§ **PROVIDED MATERIAL**
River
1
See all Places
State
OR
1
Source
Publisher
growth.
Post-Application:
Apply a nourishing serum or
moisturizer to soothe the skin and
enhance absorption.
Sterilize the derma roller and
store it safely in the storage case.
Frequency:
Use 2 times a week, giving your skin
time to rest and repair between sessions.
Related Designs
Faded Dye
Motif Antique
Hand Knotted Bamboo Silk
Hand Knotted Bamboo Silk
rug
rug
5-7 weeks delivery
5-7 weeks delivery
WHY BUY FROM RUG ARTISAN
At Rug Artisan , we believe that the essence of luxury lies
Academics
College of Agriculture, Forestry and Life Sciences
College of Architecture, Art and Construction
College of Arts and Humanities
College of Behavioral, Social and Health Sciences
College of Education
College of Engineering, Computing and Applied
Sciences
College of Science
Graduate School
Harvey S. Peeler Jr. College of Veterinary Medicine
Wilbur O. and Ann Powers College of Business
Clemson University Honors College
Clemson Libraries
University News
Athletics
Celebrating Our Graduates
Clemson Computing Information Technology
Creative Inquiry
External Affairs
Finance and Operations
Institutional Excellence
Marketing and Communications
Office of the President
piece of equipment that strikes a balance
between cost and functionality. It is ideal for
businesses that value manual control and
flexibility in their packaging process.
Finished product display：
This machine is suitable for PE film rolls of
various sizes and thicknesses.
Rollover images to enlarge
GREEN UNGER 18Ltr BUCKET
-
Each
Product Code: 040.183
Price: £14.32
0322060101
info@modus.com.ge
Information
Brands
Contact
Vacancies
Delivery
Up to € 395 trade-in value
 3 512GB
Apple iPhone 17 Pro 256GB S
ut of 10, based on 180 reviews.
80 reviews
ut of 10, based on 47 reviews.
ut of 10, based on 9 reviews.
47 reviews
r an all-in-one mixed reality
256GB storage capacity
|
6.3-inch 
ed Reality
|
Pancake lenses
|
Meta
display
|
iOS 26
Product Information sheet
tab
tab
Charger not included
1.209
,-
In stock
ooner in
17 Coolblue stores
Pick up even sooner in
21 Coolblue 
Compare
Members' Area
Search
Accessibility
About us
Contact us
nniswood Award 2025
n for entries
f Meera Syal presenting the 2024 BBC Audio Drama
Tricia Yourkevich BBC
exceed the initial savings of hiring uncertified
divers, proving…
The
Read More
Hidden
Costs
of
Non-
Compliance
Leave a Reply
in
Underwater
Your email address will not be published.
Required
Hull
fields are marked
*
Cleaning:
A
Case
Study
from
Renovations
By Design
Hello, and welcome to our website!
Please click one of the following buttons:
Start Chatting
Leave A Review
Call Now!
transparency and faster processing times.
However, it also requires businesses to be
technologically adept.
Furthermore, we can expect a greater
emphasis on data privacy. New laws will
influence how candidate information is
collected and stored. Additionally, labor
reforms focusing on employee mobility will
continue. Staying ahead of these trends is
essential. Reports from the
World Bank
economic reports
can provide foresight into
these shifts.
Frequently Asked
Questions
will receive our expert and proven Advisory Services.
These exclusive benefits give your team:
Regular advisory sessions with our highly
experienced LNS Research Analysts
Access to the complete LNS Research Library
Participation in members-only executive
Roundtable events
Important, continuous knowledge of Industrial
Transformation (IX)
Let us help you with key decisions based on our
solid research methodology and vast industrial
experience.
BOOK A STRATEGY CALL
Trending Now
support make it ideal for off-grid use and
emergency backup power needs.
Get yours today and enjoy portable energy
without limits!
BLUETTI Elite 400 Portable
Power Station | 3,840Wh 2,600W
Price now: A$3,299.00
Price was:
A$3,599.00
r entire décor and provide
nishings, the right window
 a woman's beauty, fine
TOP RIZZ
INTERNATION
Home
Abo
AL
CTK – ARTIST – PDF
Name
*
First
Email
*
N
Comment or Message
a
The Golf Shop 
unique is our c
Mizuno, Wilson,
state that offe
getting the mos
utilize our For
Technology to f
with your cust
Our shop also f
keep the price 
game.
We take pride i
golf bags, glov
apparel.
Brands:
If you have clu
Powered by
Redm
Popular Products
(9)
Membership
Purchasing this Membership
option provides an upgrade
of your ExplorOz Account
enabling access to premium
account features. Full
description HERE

§ **WHAT THIS TASK INVOLVES**
Extract, word for word, each line of the listing above.

§ **SOLUTION TO THIS EXERCISE**
River
1
See all Places
State
OR
1
Source
Publisher
growth.
Post-Application:
Apply a nourishing serum or
moisturizer to soothe the skin and
enhance absorption.
Sterilize the derma roller and
store it safely in the storage case.
Frequency:
Use 2 times a week, giving your skin
time to rest and repair between sessions.
Related Designs
Faded Dye
Motif Antique
Hand Knotted Bamboo Silk
Hand Knotted Bamboo Silk
rug
rug
5-7 weeks delivery
5-7 weeks delivery
WHY BUY FROM RUG ARTISAN
At Rug Artisan , we believe that the essence of luxury lies
Academics
College of Agriculture, Forestry and Life Sciences
College of Architecture, Art and Construction
College of Arts and Humanities
College of Behavioral, Social and Health Sciences
College of Education
College of Engineering, Computing and Applied
Sciences
College of Science
Graduate School
Harvey S. Peeler Jr. College of Veterinary Medicine
Wilbur O. and Ann Powers College of Business
Clemson University Honors College
Clemson Libraries
University News
Athletics
Celebrating Our Graduates
Clemson Computing Information Technology
Creative Inquiry
External Affairs
Finance and Operations
Institutional Excellence
Marketing and Communications
Office of the President
piece of equipment that strikes a balance
between cost and functionality. It is ideal for
businesses that value manual control and
flexibility in their packaging process.
Finished product display：
This machine is suitable for PE film rolls of
various sizes and thicknesses.
Rollover images to enlarge
GREEN UNGER 18Ltr BUCKET
-
Each
Product Code: 040.183
Price: £14.32
0322060101
info@modus.com.ge
Information
Brands
Contact
Vacancies
Delivery
Up to € 395 trade-in value
 3 512GB
Apple iPhone 17 Pro 256GB S
ut of 10, based on 180 reviews.
80 reviews
ut of 10, based on 47 reviews.
ut of 10, based on 9 reviews.
47 reviews
r an all-in-one mixed reality
256GB storage capacity
|
6.3-inch 
ed Reality
|
Pancake lenses
|
Meta
display
|
iOS 26
Product Information sheet
tab
tab
Charger not included
1.209
,-
In stock
ooner in
17 Coolblue stores
Pick up even sooner in
21 Coolblue 
Compare
Members' Area
Search
Accessibility
About us
Contact us
nniswood Award 2025
n for entries
f Meera Syal presenting the 2024 BBC Audio Drama
Tricia Yourkevich BBC
exceed the initial savings of hiring uncertified
divers, proving…
The
Read More
Hidden
Costs
of
Non-
Compliance
Leave a Reply
in
Underwater
Your email address will not be published.
Required
Hull
fields are marked
*
Cleaning:
A
Case
Study
from
Renovations
By Design
Hello, and welcome to our website!
Please click one of the following buttons:
Start Chatting
Leave A Review
Call Now!
transparency and faster processing times.
However, it also requires businesses to be
technologically adept.
Furthermore, we can expect a greater
emphasis on data privacy. New laws will
influence how candidate information is
collected and stored. Additionally, labor
reforms focusing on employee mobility will
continue. Staying ahead of these trends is
essential. Reports from the
World Bank
economic reports
can provide foresight into
these shifts.
Frequently Asked
Questions
will receive our expert and proven Advisory Services.
These exclusive benefits give your team:
Regular advisory sessions with our highly
experienced LNS Research Analysts
Access to the complete LNS Research Library
Participation in members-only executive
Roundtable events
Important, continuous knowledge of Industrial
Transformation (IX)
Let us help you with key decisions based on our
solid research methodology and vast industrial
experience.
BOOK A STRATEGY CALL
Trending Now
support make it ideal for off-grid use and
emergency backup power needs.
Get yours today and enjoy portable energy
without limits!
BLUETTI Elite 400 Portable
Power Station | 3,840Wh 2,600W
Price now: A$3,299.00
Price was:
A$3,599.00
r entire décor and provide
nishings, the right window
 a woman's beauty, fine
TOP RIZZ
INTERNATION
Home
Abo
AL
CTK – ARTIST – PDF
Name
*
First
Email
*
N
Comment or Message
a
The Golf Shop 
unique is our c
Mizuno, Wilson,
state that offe
getting the mos
utilize our For
Technology to f
with your cust
Our shop also f
keep the price 
game.
We take pride i
golf bags, glov
apparel.
Brands:
If you have clu
Powered by
Redm
Popular Products
(9)
Membership
Purchasing this Membership
option provides an upgrade
of your ExplorOz Account
enabling access to premium
account features. Full
description HERE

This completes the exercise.